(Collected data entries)
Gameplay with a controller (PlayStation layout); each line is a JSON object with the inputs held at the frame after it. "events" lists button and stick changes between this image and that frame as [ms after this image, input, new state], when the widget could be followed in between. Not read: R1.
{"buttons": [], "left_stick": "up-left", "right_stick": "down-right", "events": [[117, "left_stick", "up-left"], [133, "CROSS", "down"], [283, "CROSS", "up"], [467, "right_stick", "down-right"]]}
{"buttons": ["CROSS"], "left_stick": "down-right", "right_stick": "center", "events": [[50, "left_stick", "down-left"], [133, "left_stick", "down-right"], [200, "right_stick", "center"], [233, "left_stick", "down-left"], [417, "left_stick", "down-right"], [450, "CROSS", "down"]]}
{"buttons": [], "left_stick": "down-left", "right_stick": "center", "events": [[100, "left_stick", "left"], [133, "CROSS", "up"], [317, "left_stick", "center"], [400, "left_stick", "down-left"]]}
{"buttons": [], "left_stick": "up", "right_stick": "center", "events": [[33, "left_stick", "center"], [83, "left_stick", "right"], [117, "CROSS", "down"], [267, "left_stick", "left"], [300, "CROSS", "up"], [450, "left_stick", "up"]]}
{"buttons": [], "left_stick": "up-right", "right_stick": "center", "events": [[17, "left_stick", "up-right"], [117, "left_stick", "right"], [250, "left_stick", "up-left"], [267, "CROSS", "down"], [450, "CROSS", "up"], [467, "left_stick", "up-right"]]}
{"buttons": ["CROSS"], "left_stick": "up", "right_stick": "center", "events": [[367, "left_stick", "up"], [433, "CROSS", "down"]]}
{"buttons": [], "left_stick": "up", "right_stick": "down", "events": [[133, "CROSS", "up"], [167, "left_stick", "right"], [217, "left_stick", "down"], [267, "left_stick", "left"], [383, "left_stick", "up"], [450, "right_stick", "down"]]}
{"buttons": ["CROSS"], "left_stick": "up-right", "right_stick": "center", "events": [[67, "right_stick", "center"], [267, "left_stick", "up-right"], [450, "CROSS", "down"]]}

### Task statement
Reproduce every entry above exactly as it was written.

### Exercise output
Gameplay with a controller (PlayStation layout); each line is a JSON object with the inputs held at the frame after it. "events" lists button and stick changes between this image and that frame as [ms after this image, input, new state], when the widget could be followed in between. Not read: R1.
{"buttons": [], "left_stick": "up-left", "right_stick": "down-right", "events": [[117, "left_stick", "up-left"], [133, "CROSS", "down"], [283, "CROSS", "up"], [467, "right_stick", "down-right"]]}
{"buttons": ["CROSS"], "left_stick": "down-right", "right_stick": "center", "events": [[50, "left_stick", "down-left"], [133, "left_stick", "down-right"], [200, "right_stick", "center"], [233, "left_stick", "down-left"], [417, "left_stick", "down-right"], [450, "CROSS", "down"]]}
{"buttons": [], "left_stick": "down-left", "right_stick": "center", "events": [[100, "left_stick", "left"], [133, "CROSS", "up"], [317, "left_stick", "center"], [400, "left_stick", "down-left"]]}
{"buttons": [], "left_stick": "up", "right_stick": "center", "events": [[33, "left_stick", "center"], [83, "left_stick", "right"], [117, "CROSS", "down"], [267, "left_stick", "left"], [300, "CROSS", "up"], [450, "left_stick", "up"]]}
{"buttons": [], "left_stick": "up-right", "right_stick": "center", "events": [[17, "left_stick", "up-right"], [117, "left_stick", "right"], [250, "left_stick", "up-left"], [267, "CROSS", "down"], [450, "CROSS", "up"], [467, "left_stick", "up-right"]]}
{"buttons": ["CROSS"], "left_stick": "up", "right_stick": "center", "events": [[367, "left_stick", "up"], [433, "CROSS", "down"]]}
{"buttons": [], "left_stick": "up", "right_stick": "down", "events": [[133, "CROSS", "up"], [167, "left_stick", "right"], [217, "left_stick", "down"], [267, "left_stick", "left"], [383, "left_stick", "up"], [450, "right_stick", "down"]]}
{"buttons": ["CROSS"], "left_stick": "up-right", "right_stick": "center", "events": [[67, "right_stick", "center"], [267, "left_stick", "up-right"], [450, "CROSS", "down"]]}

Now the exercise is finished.